Kemenangan Italia di Piala Davis 2025 ini menegaskan dominasi mereka di kompetisi beregu tenis putra, sekaligus melanjutkan tren manis setelah juara pada 2023 dan 2024.
Pada duel puncak Italia vs Spanyol, dua pahlawan utama hadir lewat performa gemilang Matteo Berrettini dan Flavio Cobolli. Kedua pemain memastikan Italia mempertahankan supremasi mereka di Piala Davis, memperkuat posisi Italia sebagai tim terkuat di era modern kompetisi ini.
Berrettini Buka Jalan Kemenangan Italia
Kemenangan Italia di Piala Davis 2025 dimulai oleh performa impresif Matteo Berrettini, yang tampil dominan saat mengalahkan Pablo Carreno Busta dengan skor 6-3, 6-4. Dengan servis bertenaga, Berrettini melepaskan 13 ace dan tidak memberi Spanyol peluang break point sepanjang 79 menit pertandingan.
Petenis peringkat 56 itu kini telah mencatat 11 kemenangan beruntun di Piala Davis sejak 2022, memperlihatkan mengapa namanya selalu menjadi tumpuan Italia di laga-laga besar.
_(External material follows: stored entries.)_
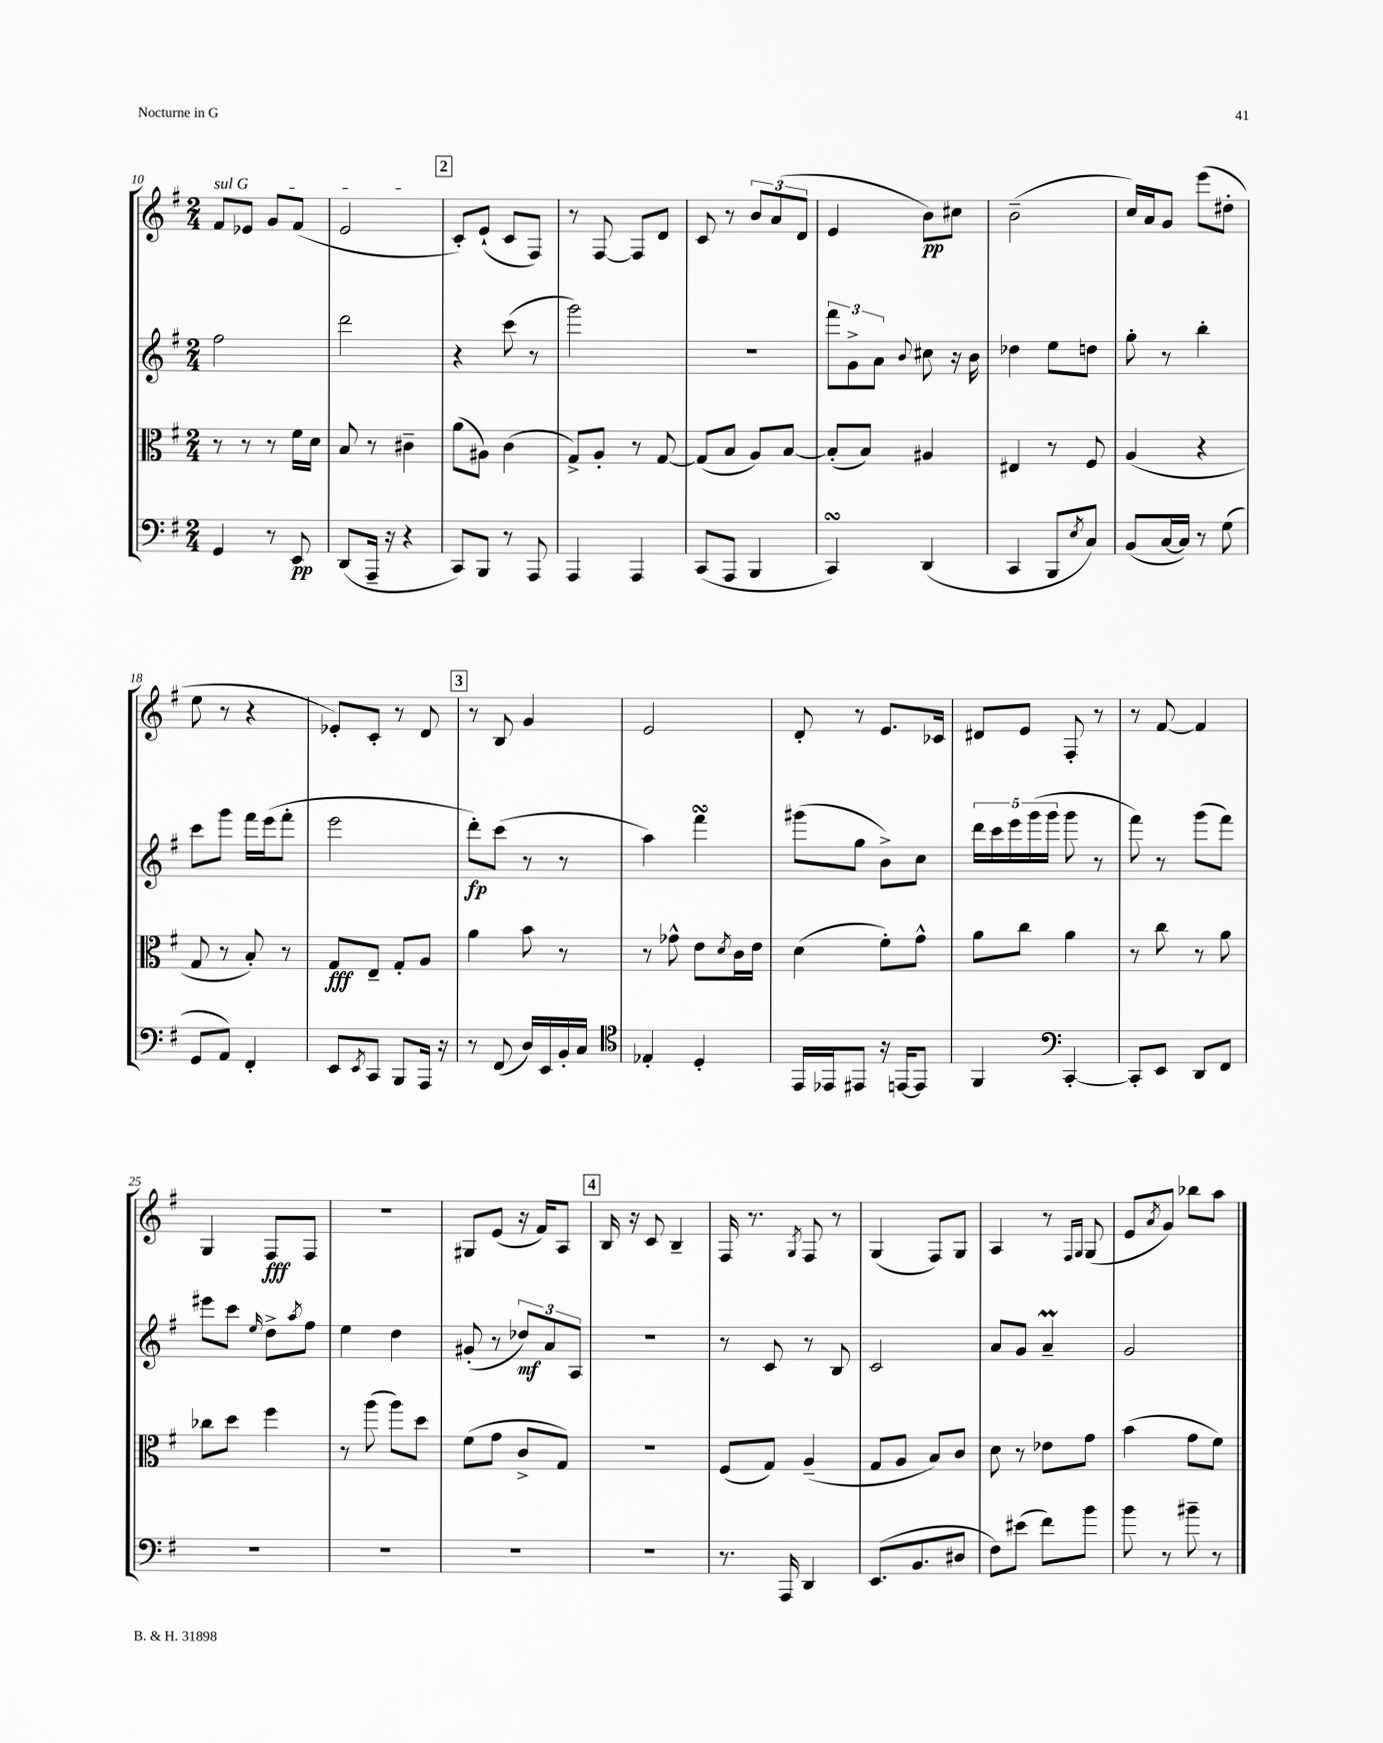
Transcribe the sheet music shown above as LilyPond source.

<<
\new StaffGroup <<
\new Staff = "s0" {
    \clef treble \key g \major \numericTimeSignature \time 2/4
    \once \override TextSpanner.bound-details.left.text = \markup { \italic "sul G" } fis'8\startTextSpan ees'8 g'8 fis'8( |
    e'2\stopTextSpan |
    \mark \markup { \box "2" } c'8-.) e'8-!( c'8 fis8) |
    r8 fis8~ fis8 d'8 |
    c'8 r8 \tuplet 3/2 { b'8 a'8( d'8 } |
    e'4 b'8\pp) cis''8 |
    b'2--( |
    c''16) a'16 g'8 e'''8( dis''8-. |
    e''8 r8 r4 |
    ees'8-.) c'8-. r8 d'8 |
    \mark \markup { \box "3" } r8 b8 g'4 |
    e'2 |
    d'8-. r8 e'8. ces'16 |
    dis'8 e'8 fis8-. r8 |
    r8 fis'8~ fis'4 |
    g4 fis8\fff fis8 |
    r2 |
    gis8 e'8( r16 fis'16) a8 |
    \mark \markup { \box "4" } b16 r16 c'8 b4-- |
    fis16 r8. \acciaccatura { g8 } fis8 r8 |
    g4( fis8) g8 |
    a4 r8 \grace { fis16 g16 } g8( |
    e'8 \acciaccatura { a'8 } g'8) bes''8 a''8 \bar "|." |
}
\new Staff = "s1" {
    \clef treble \key g \major \numericTimeSignature \time 2/4
    fis''2 |
    d'''2 |
    \mark \markup { \box "2" } r4 c'''8( r8 |
    g'''2) |
    r2 |
    \tuplet 3/2 { fis'''8 g'8-> a'8 } \appoggiatura { b'8 } cis''8 r16 b'16 |
    des''4 e''8 d''8 |
    g''8-. r8 b''4-. |
    c'''8 g'''8 fis'''16 e'''16( fis'''8-. |
    e'''2 |
    \mark \markup { \box "3" } d'''8-.\fp) c'''8( r8 r8 |
    a''4) fis'''4\turn |
    gis'''8( g''8 b'8->) c''8 |
    \tuplet 5/4 { d'''16 c'''16 e'''16 g'''16( g'''16 } g'''8 r8 |
    fis'''8) r8 g'''8( fis'''8) |
    eis'''8 c'''8 \grace { e''16 } d''8-> \acciaccatura { a''8 } fis''8 |
    e''4 d''4 |
    gis'8-.( r8 \tuplet 3/2 { des''8\mf) a'8 a8 } |
    \mark \markup { \box "4" } R2 |
    r8 c'8 r8 b8 |
    c'2 |
    a'8 g'8 a'4--\prall |
    g'2 \bar "|." |
}
\new Staff = "s2" {
    \clef alto \key g \major \numericTimeSignature \time 2/4
    r8 r8 r8 fis'16 d'16 |
    b8 r8 cis'4-- |
    \mark \markup { \box "2" } a'8( ais8) c'4( |
    g8->) a8-. r8 g8~ |
    g8( b8 a8) b8~ |
    b8-.( b8) ais4 |
    eis4 r8 fis8 |
    a4( r4 |
    g8 r8 b8-.) r8 |
    g8\fff e8-- g8-. a8 |
    \mark \markup { \box "3" } a'4 b'8 r8 |
    r8 ges'8-^ e'8 \acciaccatura { d'8 } c'16 e'16 |
    d'4( fis'8-.) g'8-^ |
    a'8 c''8 a'4 |
    r8 c''8 r8 a'8 |
    ces''8 d''8 fis''4 |
    r8 a''8( a''8) d''8 |
    fis'8( g'8 c'8-> g8) |
    \mark \markup { \box "4" } R2 |
    fis8( g8) a4--( |
    g8 a8 b8) c'8 |
    d'8 r8 ees'8 g'8 |
    b'4( g'8 fis'8) \bar "|." |
}
\new Staff = "s3" {
    \clef bass \key g \major \numericTimeSignature \time 2/4
    g,4 r8 e,8\pp |
    d,8( a,,16-- r16 r4 |
    \mark \markup { \box "2" } c,8) b,,8 r8 a,,8 |
    a,,4 a,,4 |
    c,8( a,,8 b,,4 |
    c,4\turn) d,4( |
    c,4 b,,8 \acciaccatura { e8 } c8) |
    b,8( c16~ c16) r8 g8( |
    g,8 a,8) fis,4-. |
    e,8 \acciaccatura { e,8 } c,8 b,,8 a,,16 r16 |
    \mark \markup { \box "3" } r8 fis,8( d16) e,16 b,16-. c16 |
    \clef tenor ees4-. d4-. |
    e,16 ees,16 eis,8 r16 e,16~ e,8 |
    fis,4 \clef bass c,4~-. |
    c,8-. e,8 d,8 fis,8 |
    R2 |
    R2 |
    R2 |
    \mark \markup { \box "4" } R2 |
    r8. a,,16 d,4 |
    e,8.( b,8. dis8 |
    fis8) eis'8( fis'8) b'8 |
    b'8 r8 bis'8-- r8 \bar "|." |
}
>>
>>
\layout { \context { \Score currentBarNumber = #10 } }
Cobolli Mengamuk, Comeback Epik di Final Piala Davis 2025
Laga penentu Italia vs Spanyol menghadirkan drama luar biasa. Flavio Cobolli, yang sempat tertinggal setelah kalah tujuh dari delapan gim pertama, bangkit secara heroik untuk menumbangkan Jaume Munar dengan skor 1-6, 7-6(5), 7-5.
Momentum kemenangan ini membuat stadion di Bologna meledak dalam sorakan karena memastikan Italia menjadi juara Piala Davis ketiga kali secara beruntun, sebuah pencapaian yang terakhir terjadi pada era kejayaan Amerika Serikat (1968–1972).
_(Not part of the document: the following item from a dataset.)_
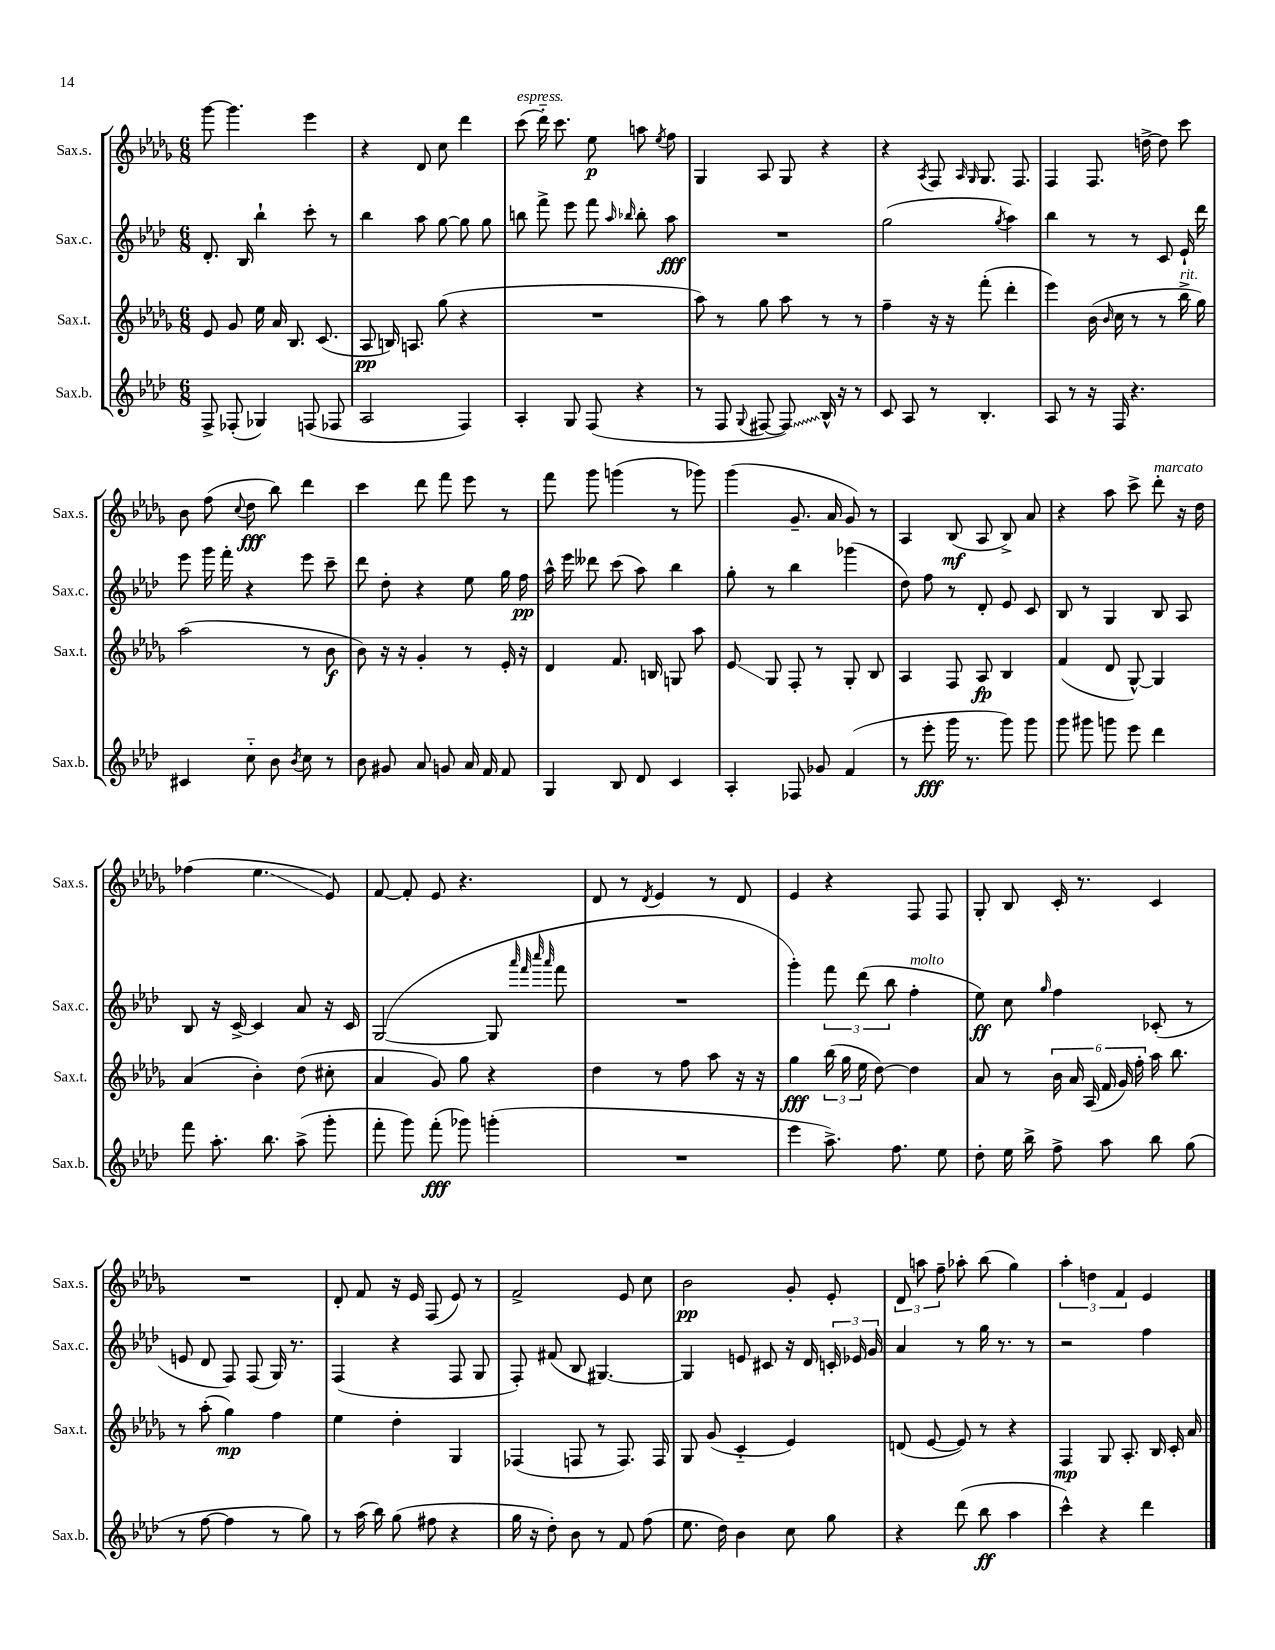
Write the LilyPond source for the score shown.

Cobolli, yang pekan ini mencuri perhatian publik Italia, juga baru saja menorehkan comeback lain di semifinal setelah menyelamatkan tujuh match point melawan Zizou Bergs dari Belgia.
Spanyol Tumbang di Final Pertama Sejak 2019
Pasukan Spanyol, yang kembali mencapai final untuk pertama kalinya sejak juara pada 2019, harus mengakui keunggulan Italia meski tampil meyakinkan dalam perjalanan ke Bologna dengan menyingkirkan Ceko dan Jerman. Namun, di final Piala Davis Italia vs Spanyol, mereka gagal menahan gelombang permainan agresif Italia.
Rekor Bersejarah Italia di Piala Davis
Kemenangan Italia di Piala Davis 2025 bukan hanya soal gelar, tetapi juga meninggalkan catatan emas:
-Italia menjadi tim pertama sejak AS yang memenangkan tiga gelar Piala Davis beruntun.
-Italia mencetak sejarah sebagai negara non-Grand Slam pertama yang menjuarai Piala Davis dan Billie Jean King Cup lebih dari sekali dalam musim yang sama.
-Hebatnya lagi, semua ini dilakukan tanpa kehadiran dua bintang top 10, Jannik Sinner dan Lorenzo Musetti.
-Prestasi ini semakin menegaskan Italia sebagai kekuatan baru tenis dunia, baik di nomor putra maupun putri.